Reviewing the 2016 BAM Fisher performance, Elisabeth Vincentelli of The New York Times said Request Concert (partly because of Danuta Stenka's performance) remains a work of "heart-wrenching power [...] Partly this has to do with the resilience of loneliness and boredom in our lives, despite our access to so-called social media." Reviewing the same performance, Paul David Young wrote, "Though she does not vocalize, Frau Rasch speaks on behalf of those voiceless souls in contemporary society who feel lost, purposeless, alone and unconnected. It is a political and very human voice." In a chapter of The Schaubühne Berlin under Thomas Ostermeier, Marvin Carlson referred to it as "powerful."
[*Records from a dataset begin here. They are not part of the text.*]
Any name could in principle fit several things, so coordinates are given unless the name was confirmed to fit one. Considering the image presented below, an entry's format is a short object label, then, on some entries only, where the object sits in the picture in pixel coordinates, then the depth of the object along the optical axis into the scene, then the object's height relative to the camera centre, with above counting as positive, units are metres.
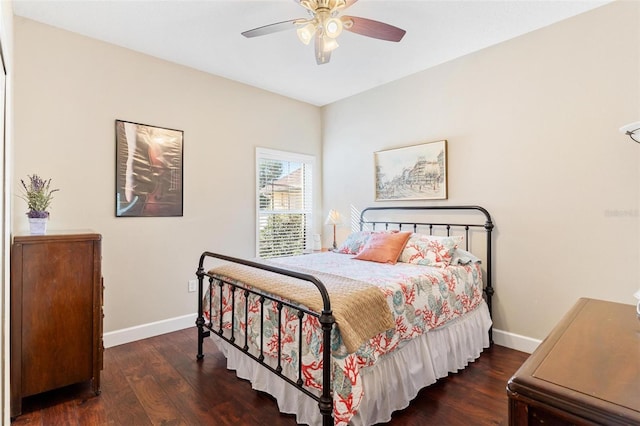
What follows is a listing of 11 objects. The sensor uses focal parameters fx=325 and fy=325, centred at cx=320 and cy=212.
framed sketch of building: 3.36 +0.47
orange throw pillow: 2.93 -0.30
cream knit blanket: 1.68 -0.47
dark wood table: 0.64 -0.37
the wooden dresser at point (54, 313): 1.96 -0.61
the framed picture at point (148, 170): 3.00 +0.44
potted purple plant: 2.12 +0.05
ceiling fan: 1.94 +1.21
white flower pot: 2.12 -0.06
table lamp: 4.12 -0.05
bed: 1.69 -0.67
In review of the 2024 Philippine production, titled Request sa Radyo, starring Lea Salonga and Dolly de Leon in alternating performances, Celine Lagundi of Vogue Philippines wrote that the play "opens opportunities for important discourse about loneliness and isolation especially in the workplace, and the importance of mental wellness through community." Hannah Mallorca of the Inquirer wrote that the play is "not for everyone. [...] But it's a piece that commands attention through silence, and how its realistic moments—almost to the point of making the viewers question their sanity as well—remind the viewers that struggling with loneliness manifests through stillness."